Attached is my most recent peer reviewed paper which was accepted for publication in the proceedings of the 15th International Conference on Cyber Warfare and Security (ICCWS) to be held on 12-13 March 2020 at Old Dominion University in Norfolk, Virginia. The paper is based on an analysis of the online conspiracy theories which surrounded the 15 April 2019 fire at the Notre Dame Cathedral in Paris, France. (While the paper was published I am not attending the conference for personal reasons.)
Included in the milieu of conspiracy theories circulated online were fake Nostradamus prophecies evoking a kind of conspiracism known as ‘popular eschatology’. The sharing of such conspiracies drove a large global increase in Nostradamus interest, as revealed by Google Trends.
The overall mix of the Notre Dame fire conspiracy theories – to include notions of false flags, Islamophobic sentiments, and Nostradamus prophecies – seem to be similar to 9/11 conspiracies, and may share commonality in their links to Russian influence.

● ● ●

== Exercises ==
1. Reproduce the portion of the passage about the Notre Dame fire conspiracy theories starting with "Attached is my" and going on through "for personal reasons.)".
2. Carry on the passage about the Notre Dame fire conspiracy theories from the point where it ends.

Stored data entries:
● ● ●

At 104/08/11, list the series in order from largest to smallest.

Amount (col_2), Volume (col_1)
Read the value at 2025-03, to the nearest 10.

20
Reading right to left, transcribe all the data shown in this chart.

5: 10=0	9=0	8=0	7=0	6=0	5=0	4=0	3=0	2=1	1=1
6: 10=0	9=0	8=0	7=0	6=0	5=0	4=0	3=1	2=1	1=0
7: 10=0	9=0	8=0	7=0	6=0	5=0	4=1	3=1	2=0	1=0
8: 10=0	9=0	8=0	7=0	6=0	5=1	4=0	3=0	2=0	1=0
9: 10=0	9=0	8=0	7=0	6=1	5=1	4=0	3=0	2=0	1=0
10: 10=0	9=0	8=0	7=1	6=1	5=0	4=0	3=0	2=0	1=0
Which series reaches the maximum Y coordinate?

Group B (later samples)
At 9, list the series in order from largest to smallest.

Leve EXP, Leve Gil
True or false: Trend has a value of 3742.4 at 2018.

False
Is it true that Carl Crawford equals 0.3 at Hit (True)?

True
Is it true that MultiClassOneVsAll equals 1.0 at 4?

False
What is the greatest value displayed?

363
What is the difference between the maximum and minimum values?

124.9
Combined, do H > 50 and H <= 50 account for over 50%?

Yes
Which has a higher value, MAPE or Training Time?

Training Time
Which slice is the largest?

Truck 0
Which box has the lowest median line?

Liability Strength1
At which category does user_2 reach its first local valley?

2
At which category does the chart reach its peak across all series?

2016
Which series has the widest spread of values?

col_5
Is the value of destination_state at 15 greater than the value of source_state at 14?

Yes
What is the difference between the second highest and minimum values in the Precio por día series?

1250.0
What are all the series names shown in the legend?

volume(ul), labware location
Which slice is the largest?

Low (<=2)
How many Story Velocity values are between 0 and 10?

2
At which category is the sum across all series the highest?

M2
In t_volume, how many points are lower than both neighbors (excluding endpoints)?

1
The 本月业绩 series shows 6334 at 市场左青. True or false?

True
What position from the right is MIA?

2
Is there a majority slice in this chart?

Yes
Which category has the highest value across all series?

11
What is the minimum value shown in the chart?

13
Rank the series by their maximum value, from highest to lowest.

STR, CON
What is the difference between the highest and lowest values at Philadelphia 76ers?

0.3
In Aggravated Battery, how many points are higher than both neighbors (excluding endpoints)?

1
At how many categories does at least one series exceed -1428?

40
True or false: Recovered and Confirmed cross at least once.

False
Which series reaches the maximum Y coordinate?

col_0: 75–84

● ● ●

== Answers for the tasks ==
1.
Attached is my most recent peer reviewed paper which was accepted for publication in the proceedings of the 15th International Conference on Cyber Warfare and Security (ICCWS) to be held on 12-13 March 2020 at Old Dominion University in Norfolk, Virginia. The paper is based on an analysis of the online conspiracy theories which surrounded the 15 April 2019 fire at the Notre Dame Cathedral in Paris, France. (While the paper was published I am not attending the conference for personal reasons.)

2.
In a related sense, conspiratorial Nostradamus prophecies attributable to Russian proxies are associated with the visit of Pope Francis to North Macedonia in early May 2019, causing a massive spike in Nostradamus interest there (leading it to be the second highest region in the world for Nostradamus interest, and having no apparent relation to the Notre Dame fire except in terms of influence on Catholic and Western Christian culture). Such conspiracies about Popes involving Nostradamus as reflected in Google Trends have been similarly observed during times of Papal transitions such as in 2005 and 2013, and seem similar to other instances where Nostradamus interest spiked in association with probable Russian ‘active measures’.
The new paper argues that Nostradamus prophecies can be seen as similar in how they promote Islamophobia and anti-Catholicism as to how the Russian secret police concoction ‘The Protocols of Zion’ may have been useful in promoting anti-Semitism in furtherance of fin de siè·cle Russian influence campaigns. It dives deep into a cultural examination of Russia’s apparent sense of hostility to Catholicism based on its historical legacy as a Russian Orthodox country, and it attempts to frame the described 2019 ‘anti-Catholic conspiracies’ within a framework of Russian disinformation sympathetic to such nationalistic ideas.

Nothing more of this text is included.